By David Fong
OKLAHOMA CITY, Okla. — The high school wrestling season didn’t end the way Olivia Shore had hoped.
Now she’s going to make the rest of the country pay.
“For sure, it definitely put a fire under me,” said Shore, a freshman on the Miami East wrestling team. “It wasn’t the way I wanted to end the season, so I wanted to come out and prove something.”
Last month, Shore had hoped to become just the second girl in Ohio history to earn a trip to the Ohio High School Athletic Association state wrestling tournament. After winning a Division III sectional championship and carrying a No. 1 seed into districts, she appeared to be well on her way to doing just that.
That’s when the wheels fell off, however, as Shore made it to the semifinals at 106 pounds — one match away from a state berth — only to lose her next three matches in a row and be forced to settle for sixth place. The top four in each weight class at districts qualify for the state meet.

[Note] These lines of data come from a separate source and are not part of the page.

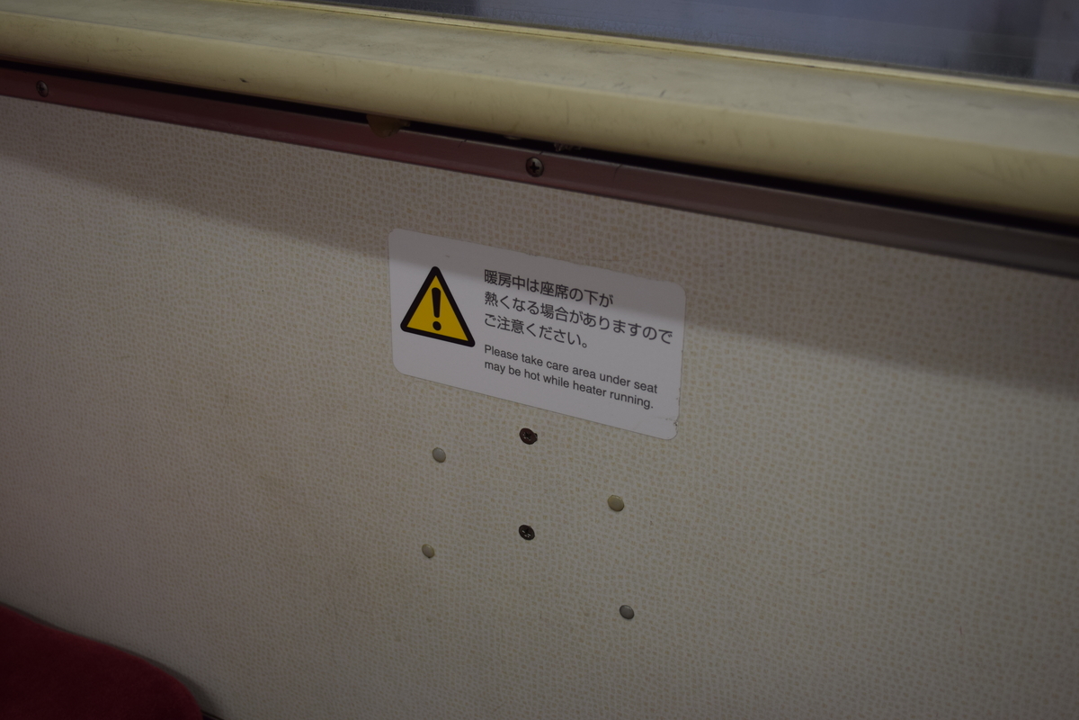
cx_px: 540
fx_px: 1259
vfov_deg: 31.9
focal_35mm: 42
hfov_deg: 46.4
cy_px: 360
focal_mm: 28
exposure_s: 1/50
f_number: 4.5
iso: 400
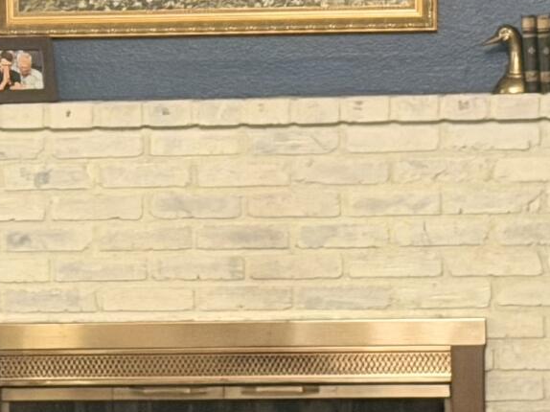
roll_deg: +2.1
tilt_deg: -3.7
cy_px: 204
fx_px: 3986
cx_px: 11
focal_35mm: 251
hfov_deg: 7.9
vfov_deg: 5.9
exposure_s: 1/40
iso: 500
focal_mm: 6.76
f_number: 1.78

“I didn’t wrestle well,” Shore said. “I didn’t wrestle my match. I had a shoulder injury, but that’s no excuse. I should have wrestled better.”
Shore didn’t have much time to wallow in self-pity, however. After she watched her brother Graham, a senior at Miami East, capture a state championship at 120 pounds, she was ready to get back on the mat herself. Shore, who wrestled almost exclusively against boys during her high school season — posting an impressive 36-10 record along the way — was back competing exclusively against girls last weekend.
Shore captured her sixth national title at the U.S. Marine Corps Girls Cadet Folkstyle Nationals in Oklahoma City, taking first place at 106 pounds. Last summer, she also captured a cadet freestyle national title, allowing her to compete on the cadet world team in Greece.
“Wrestling against the boys definitely helped me,” Shore said of her high school season. “It’s a different mindset wrestling against boys and wrestling against girls. Boys are super strong, so I have to rely more on my technique when I wrestle them. Girls are strong, too, but I am as strong as them. I can use my technique and my strength when I wrestle against girls. I feel like I can be more aggressive when I wrestle against girls. I don’t have to worry about their strength as much.”
Shore had to win five matches to claim her sixth title. In the opening match, she pinned Jenavi Alejandro in 1:59. In her second match, she defeated Catherine Bertrand, 5-4. That led to her quarterfinal match against Victoria Nunez, which she won 9-2. In the semifinals, she needed just 48 seconds to pin Cayden Condit.
That set up a finals match against Texas wrestler Samara Chavez, the 2017 national champion at 106 pounds. Shore had placed third at 100 pounds in last year’s tournament. Shore — wrestling up one weight class — went into the bout ranked third in the nation at 100 pounds, while Chavez came in ranked No. 7 at 106 pounds.
Shore held a 6-5 lead in the third period, then scored a takedown for the 8-5 final margin of victory.
“It felt great,” Shore said of winning another national title and finding some redemption after the frustrating end to her high school season.
Shore will continue to wrestle in girls tournaments this spring and summer. She said her long-term goal remains the same as it has since she was a little girl — to compete for the United States in the Summer Olympics on the women’s wrestling team. She’ll be 18 by the time the 2020 Olympics in Tokyo roll around — they would take place the summer before her senior year at Miami East. If she doesn’t qualify for the 2020 Olympics, she’d be looking toward the 2024 Olympics in Paris.
“That’s something I dream about almost every day,” She said. “I’ve woke up every day since I was a little girl willing to do whatever it takes to make the Olympics. If I could make it in 2020, that would be awesome. If not, my goal would be to make it in 2024. I’ve got some time.”